The Growing Disconnect Between Adults and Teens
A few months ago, an adult told me that if teenagers just “put their phones down,” most of our mental health problems would disappear. The comment wasn’t meant to be cruel — it was meant to be helpful. But it revealed a gap that keeps growing wider: adults are talking about teen social media use as if it’s a bad habit to break, while teens experience it as the infrastructure of our social lives.
Up to 95% of U.S. teens ages 13 to 17 report using at least one social media platform, and more than one-third say they are online “almost constantly.” Yet, many adults still view social media as optional entertainment — something teens could simply walk away from if they tried harder.
That misunderstanding shapes how parents, schools, and lawmakers respond. And it’s why so many well-intentioned efforts to “fix” teen social media use keep missing the point.
How Teens Actually View Social Media
For adults, social media often looks like a distraction: endless scrolling, shallow interactions, a source of comparison and insecurity. For teens, it’s where friendships are maintained, identities are explored, activism is organized, and emotional language is learned. It’s where plans are made, support is exchanged, and community is found — especially for teens who feel isolated in their offline lives.
In other words, social media isn’t just content. It’s context.
Teens Understand the Risks But Lack the Support
Teens are not blind to the risks of social platforms. We feel the pressure of algorithms that reward perfection. We know harassment and exclusion exist. We understand how comparison can quietly affect self-worth. But adults often assume teens are unaware or naïve, when in reality, many of us are navigating these challenges with far less guidance than we need.
The data reflects this disconnect. Parents are nearly twice as likely as teens to blame social media as the primary cause of teen mental health struggles, while many teens describe its impact as neutral — or even positive — in their own lives. That gap matters because when adults misunderstand the role social media plays, their solutions tend to focus on control rather than support.
Screen-time limits, blanket bans, and monitoring without conversation don’t teach teens how to make healthier choices online. They teach us how to hide. When help automatically comes with punishment, teens learn to handle online problems alone — including harassment, unhealthy comparison, or exposure to harmful content.
An Effective Approach for Parents (Coming From a Teen)
This is where parents have an opportunity to do something more effective.
For parents reading this, the most helpful response isn’t to eliminate social media from your child’s life but to understand how it functions.
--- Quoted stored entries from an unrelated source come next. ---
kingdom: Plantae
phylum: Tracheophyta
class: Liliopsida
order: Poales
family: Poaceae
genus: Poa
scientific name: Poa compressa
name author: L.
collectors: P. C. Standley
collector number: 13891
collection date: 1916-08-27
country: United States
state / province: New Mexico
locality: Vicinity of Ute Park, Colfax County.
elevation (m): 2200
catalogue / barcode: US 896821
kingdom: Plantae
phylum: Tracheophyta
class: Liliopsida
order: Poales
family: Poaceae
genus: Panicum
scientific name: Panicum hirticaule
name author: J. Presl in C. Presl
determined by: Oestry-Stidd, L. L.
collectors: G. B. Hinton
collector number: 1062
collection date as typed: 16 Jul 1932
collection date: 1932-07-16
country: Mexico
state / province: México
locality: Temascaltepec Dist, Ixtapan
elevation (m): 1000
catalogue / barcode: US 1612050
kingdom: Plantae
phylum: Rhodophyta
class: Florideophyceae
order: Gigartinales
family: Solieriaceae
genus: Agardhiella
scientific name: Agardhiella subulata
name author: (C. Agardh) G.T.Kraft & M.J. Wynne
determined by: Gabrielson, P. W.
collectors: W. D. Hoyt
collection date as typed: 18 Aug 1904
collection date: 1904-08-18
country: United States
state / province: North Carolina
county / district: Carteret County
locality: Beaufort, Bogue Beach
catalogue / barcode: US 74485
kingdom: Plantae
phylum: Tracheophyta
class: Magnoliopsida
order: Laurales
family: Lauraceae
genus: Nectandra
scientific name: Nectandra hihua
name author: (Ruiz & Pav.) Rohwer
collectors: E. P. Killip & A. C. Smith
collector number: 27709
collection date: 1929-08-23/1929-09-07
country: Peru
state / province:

Ask what your teen is seeing online, not just how long they’re there. Ask which accounts make them feel supported, and which make them feel worse. Talk openly about algorithms and pressure so teens can recognize that these forces are structural — not personal failures.
Just as importantly, make it clear that honesty won’t be punished. Many teens stay silent about online experiences not because they don’t trust adults but because they fear that asking for help will mean losing access altogether. Support works best when it feels safe.
Parents don’t need to be experts on every platform or trend. What teens need are adults who are curious rather than fearful, present rather than reactive, and willing to listen before intervening. Healthy digital habits are learned through trust, conversation, and example — not just rules.
How We Close the Gap
Social media isn’t going away. It will continue to shape how this generation communicates, organizes, and understands itself. Adults can either keep fighting a version of adolescence that no longer exists, or help teens build the skills to live well in the one they actually inhabit.
If parents want to support teens online, the first step isn’t confiscating phones or saying “just log off.” It’s closing the understanding gap — and meeting teens where they already are.